Did NASA Engineers intend to create the iPod?

The Next 100 Years - George FriedmanAs school leaders, predicting the future seems to be an expectation. That expectation comes with one caveat — protect the traditional yet predicting and preparing children for an unclear future. Futures committees, strategic plans, think tanks, and forums all seek to illuminate what the future may hold and how we can “backwards plan” to get there. I just finished a George Friedman’s fascinating book, The Next 100 Years – A Forecast for the 21st Century.  He comments “reasonable people are incapable of predicting the future.” Economists talk about the invisible hand, in which self-interested, short –term activities of people lead to what Adam Smith called the “wealth of nations.” In geopolitics this is the pursuit of short-term self-interest by nations and by their leaders lead, if not to the wealth of nations, then at least to the predictable behavior and, the ability to forecast the shape of the future international system. Think about history as a chess game in which there are many fewer moves than appears to be the case.

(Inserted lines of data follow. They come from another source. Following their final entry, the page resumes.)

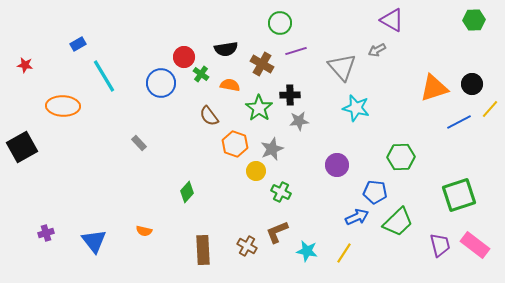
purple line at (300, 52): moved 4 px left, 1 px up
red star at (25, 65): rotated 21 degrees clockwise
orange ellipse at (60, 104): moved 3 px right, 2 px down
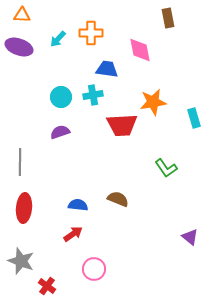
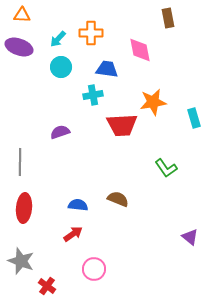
cyan circle: moved 30 px up
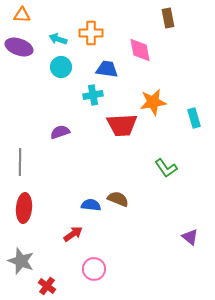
cyan arrow: rotated 66 degrees clockwise
blue semicircle: moved 13 px right
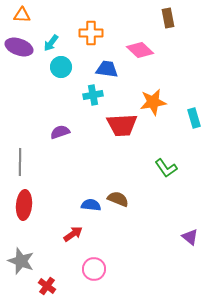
cyan arrow: moved 7 px left, 4 px down; rotated 72 degrees counterclockwise
pink diamond: rotated 36 degrees counterclockwise
red ellipse: moved 3 px up
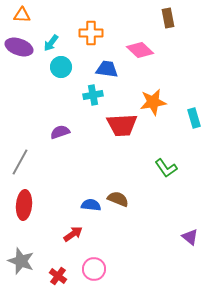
gray line: rotated 28 degrees clockwise
red cross: moved 11 px right, 10 px up
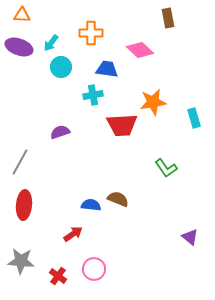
gray star: rotated 16 degrees counterclockwise
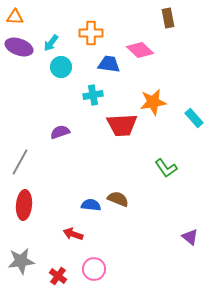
orange triangle: moved 7 px left, 2 px down
blue trapezoid: moved 2 px right, 5 px up
cyan rectangle: rotated 24 degrees counterclockwise
red arrow: rotated 126 degrees counterclockwise
gray star: rotated 12 degrees counterclockwise
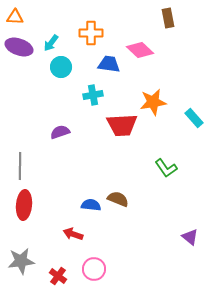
gray line: moved 4 px down; rotated 28 degrees counterclockwise
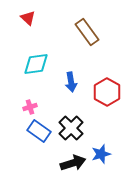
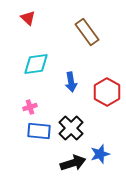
blue rectangle: rotated 30 degrees counterclockwise
blue star: moved 1 px left
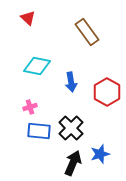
cyan diamond: moved 1 px right, 2 px down; rotated 20 degrees clockwise
black arrow: rotated 50 degrees counterclockwise
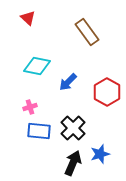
blue arrow: moved 3 px left; rotated 54 degrees clockwise
black cross: moved 2 px right
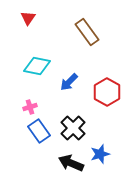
red triangle: rotated 21 degrees clockwise
blue arrow: moved 1 px right
blue rectangle: rotated 50 degrees clockwise
black arrow: moved 2 px left; rotated 90 degrees counterclockwise
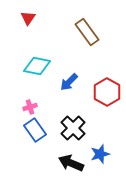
blue rectangle: moved 4 px left, 1 px up
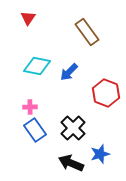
blue arrow: moved 10 px up
red hexagon: moved 1 px left, 1 px down; rotated 8 degrees counterclockwise
pink cross: rotated 16 degrees clockwise
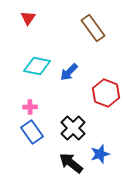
brown rectangle: moved 6 px right, 4 px up
blue rectangle: moved 3 px left, 2 px down
black arrow: rotated 15 degrees clockwise
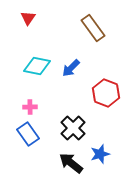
blue arrow: moved 2 px right, 4 px up
blue rectangle: moved 4 px left, 2 px down
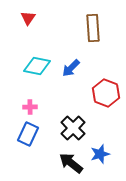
brown rectangle: rotated 32 degrees clockwise
blue rectangle: rotated 60 degrees clockwise
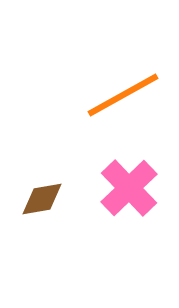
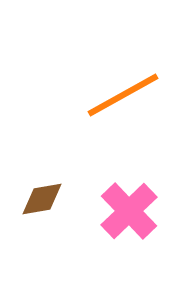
pink cross: moved 23 px down
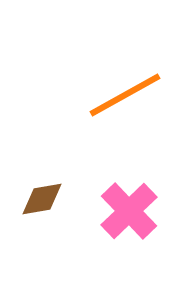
orange line: moved 2 px right
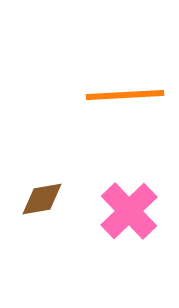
orange line: rotated 26 degrees clockwise
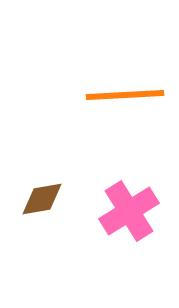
pink cross: rotated 12 degrees clockwise
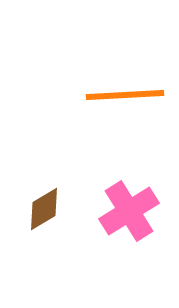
brown diamond: moved 2 px right, 10 px down; rotated 21 degrees counterclockwise
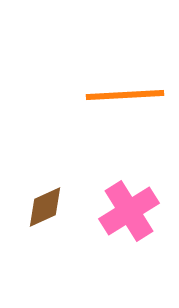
brown diamond: moved 1 px right, 2 px up; rotated 6 degrees clockwise
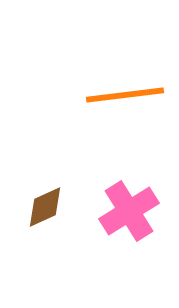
orange line: rotated 4 degrees counterclockwise
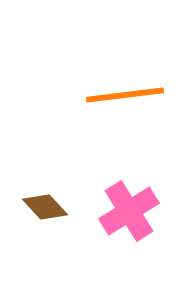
brown diamond: rotated 72 degrees clockwise
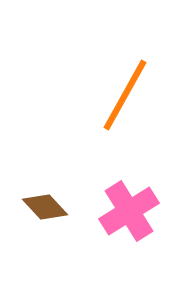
orange line: rotated 54 degrees counterclockwise
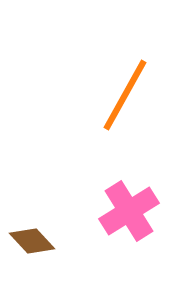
brown diamond: moved 13 px left, 34 px down
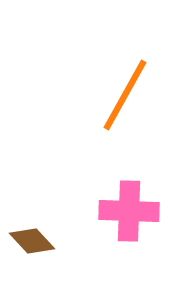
pink cross: rotated 34 degrees clockwise
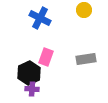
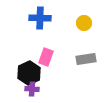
yellow circle: moved 13 px down
blue cross: rotated 25 degrees counterclockwise
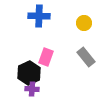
blue cross: moved 1 px left, 2 px up
gray rectangle: moved 2 px up; rotated 60 degrees clockwise
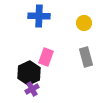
gray rectangle: rotated 24 degrees clockwise
purple cross: rotated 32 degrees counterclockwise
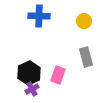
yellow circle: moved 2 px up
pink rectangle: moved 12 px right, 18 px down
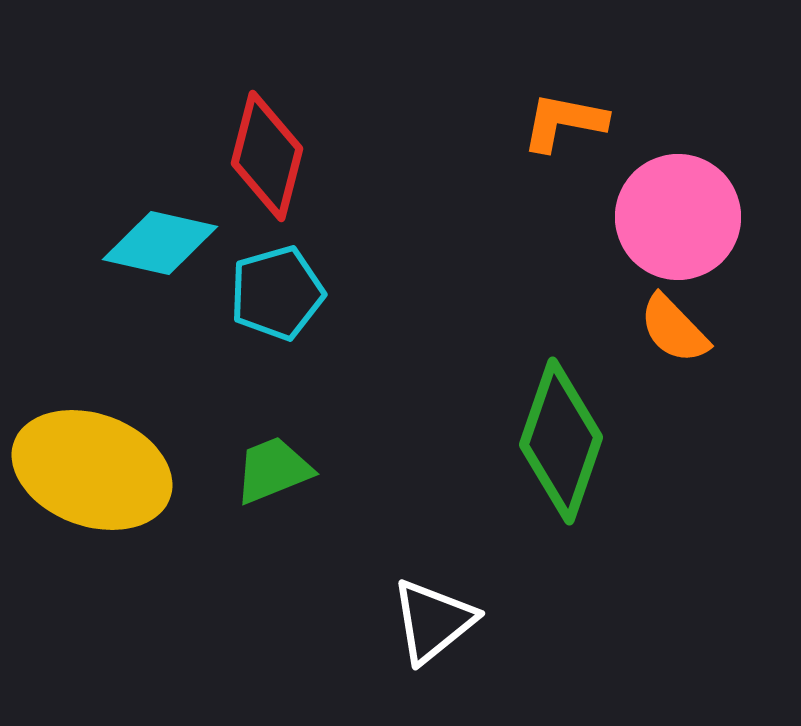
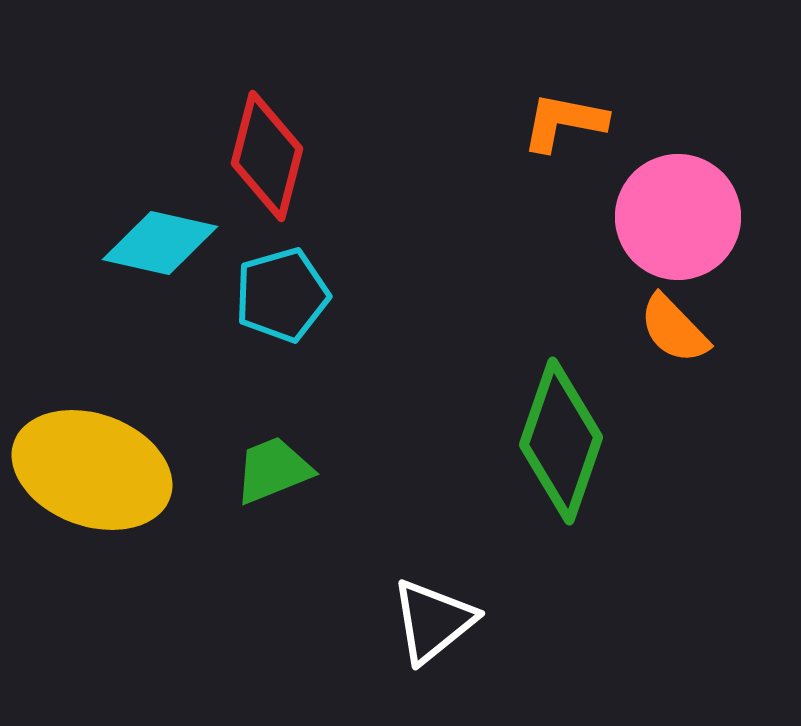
cyan pentagon: moved 5 px right, 2 px down
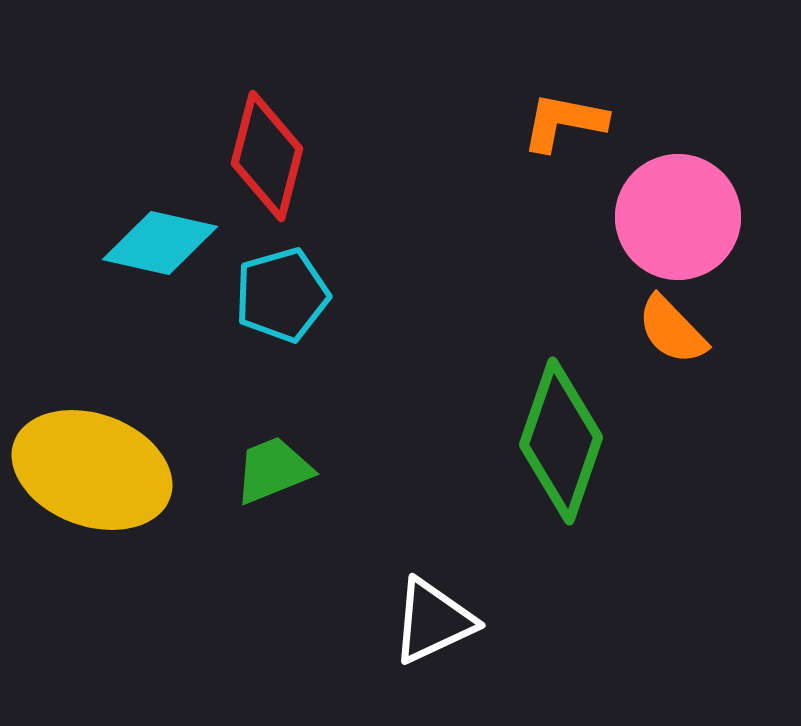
orange semicircle: moved 2 px left, 1 px down
white triangle: rotated 14 degrees clockwise
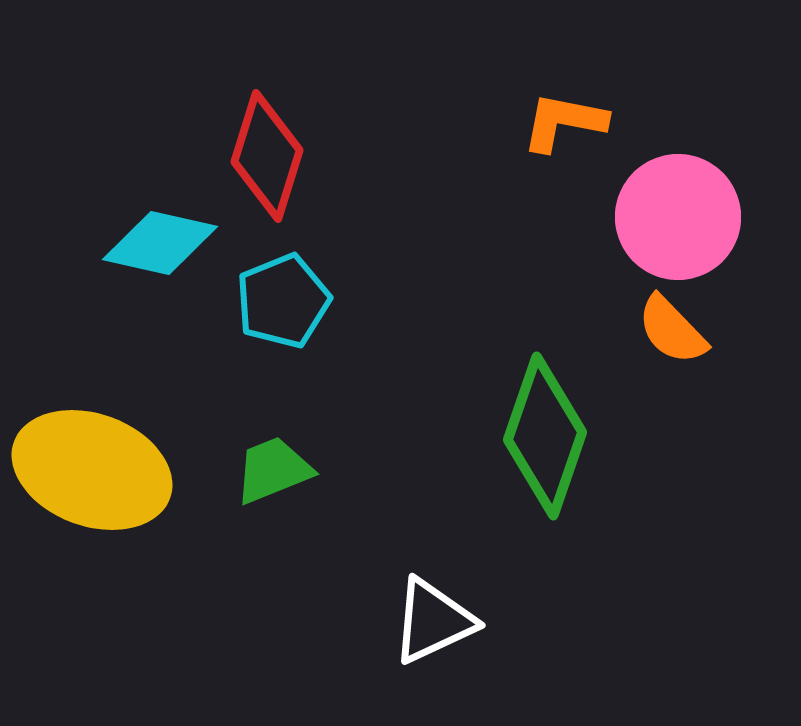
red diamond: rotated 3 degrees clockwise
cyan pentagon: moved 1 px right, 6 px down; rotated 6 degrees counterclockwise
green diamond: moved 16 px left, 5 px up
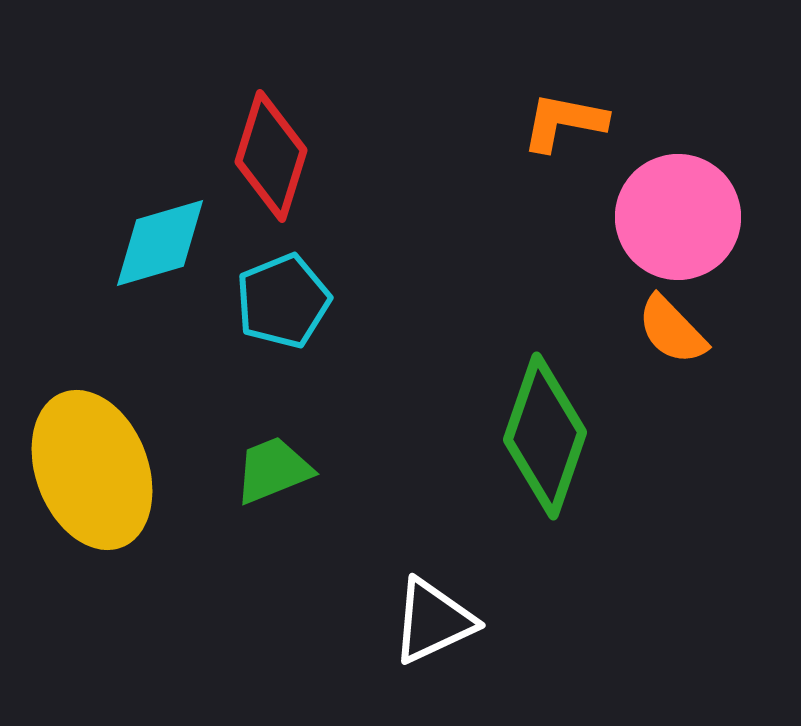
red diamond: moved 4 px right
cyan diamond: rotated 29 degrees counterclockwise
yellow ellipse: rotated 49 degrees clockwise
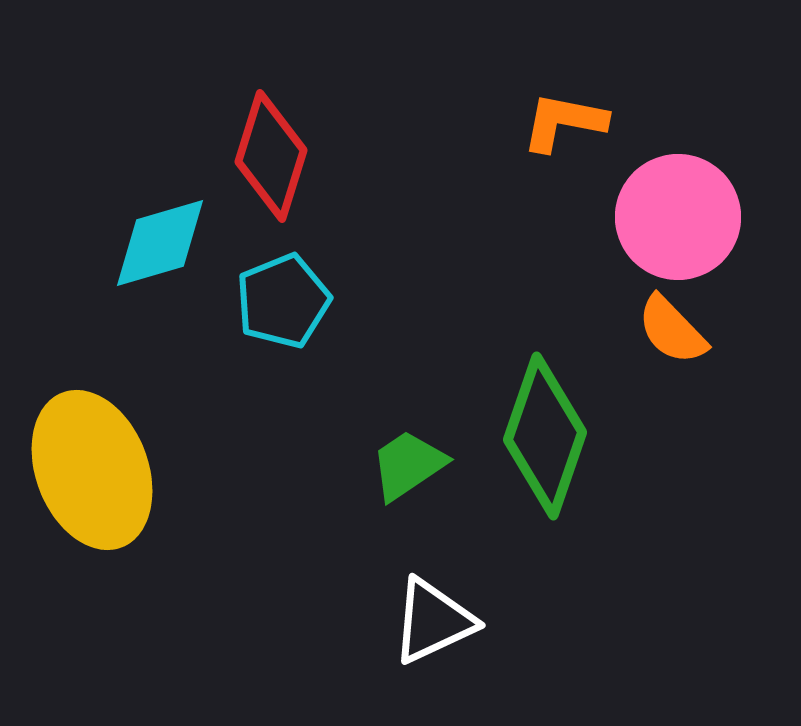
green trapezoid: moved 135 px right, 5 px up; rotated 12 degrees counterclockwise
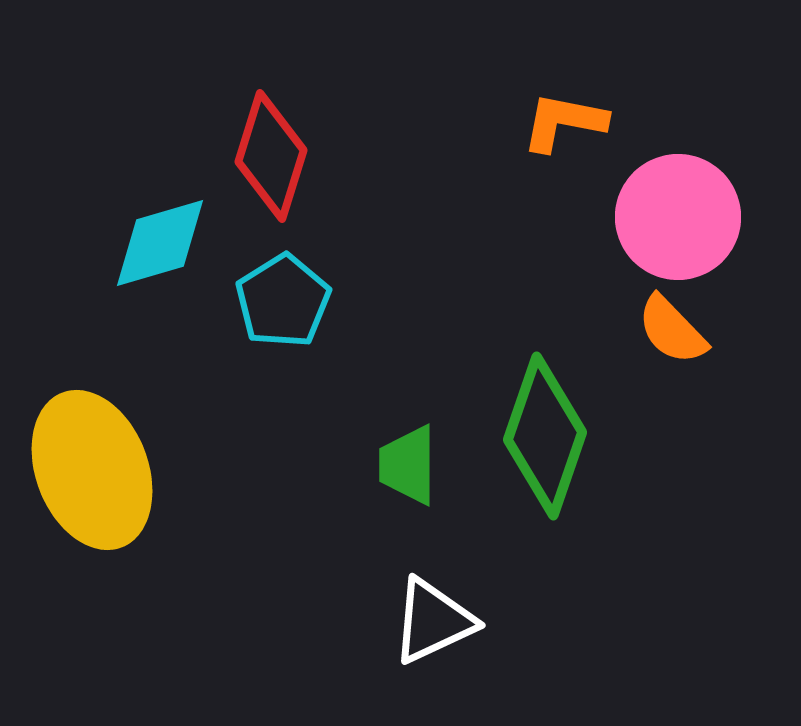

The better player you are, the more you see the weaknesses of moves, and the number of moves shrinks to a very few. We can apply this principle to the future. We are deeply constrained in what we do by the time and place in which we live. And those actions we do take are foiled with consequences we didn’t intend. When NASA engineers used a microchip to build an on-board computer on a spacecraft, they did not intend to create the iPod.

When we put technology in the hands of children and educators, what was the original intention? What is the intention now?